*OBJECTIVE:* In the material below, select every line that contains the string "instances" and copy each one. Matching is case-sensitive.

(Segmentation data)
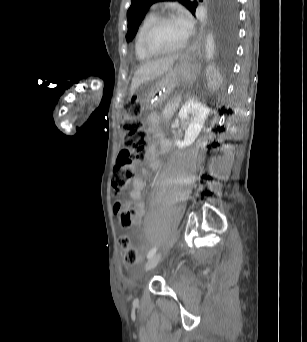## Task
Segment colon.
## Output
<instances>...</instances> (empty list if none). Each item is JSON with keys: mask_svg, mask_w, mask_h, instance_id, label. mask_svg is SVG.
Masks as SVG:
<instances>
[{"mask_svg": "<svg viewBox=\"0 0 307 342\" xmlns=\"http://www.w3.org/2000/svg\"><path fill=\"white\" fill-rule=\"evenodd\" d=\"M142 109V103L134 99L127 103L123 110L121 123V130L124 134L123 150L114 157L115 164L111 175V189L115 196L113 212L123 228H129L132 225L136 210L132 203H125L120 196L133 177L132 166L142 161L146 154L147 133L140 120ZM119 246L124 251V261L127 265L140 266L142 264L129 235L119 236Z\"/></svg>", "mask_w": 307, "mask_h": 342, "instance_id": "5ec220e1", "label": "colon"}]
</instances>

*RESULT OF THE EXERCISE:*
<instances>...</instances> (empty list if none). Each item is JSON with keys: mask_svg, mask_w, mask_h, instance_id, label. mask_svg is SVG.
<instances>
</instances>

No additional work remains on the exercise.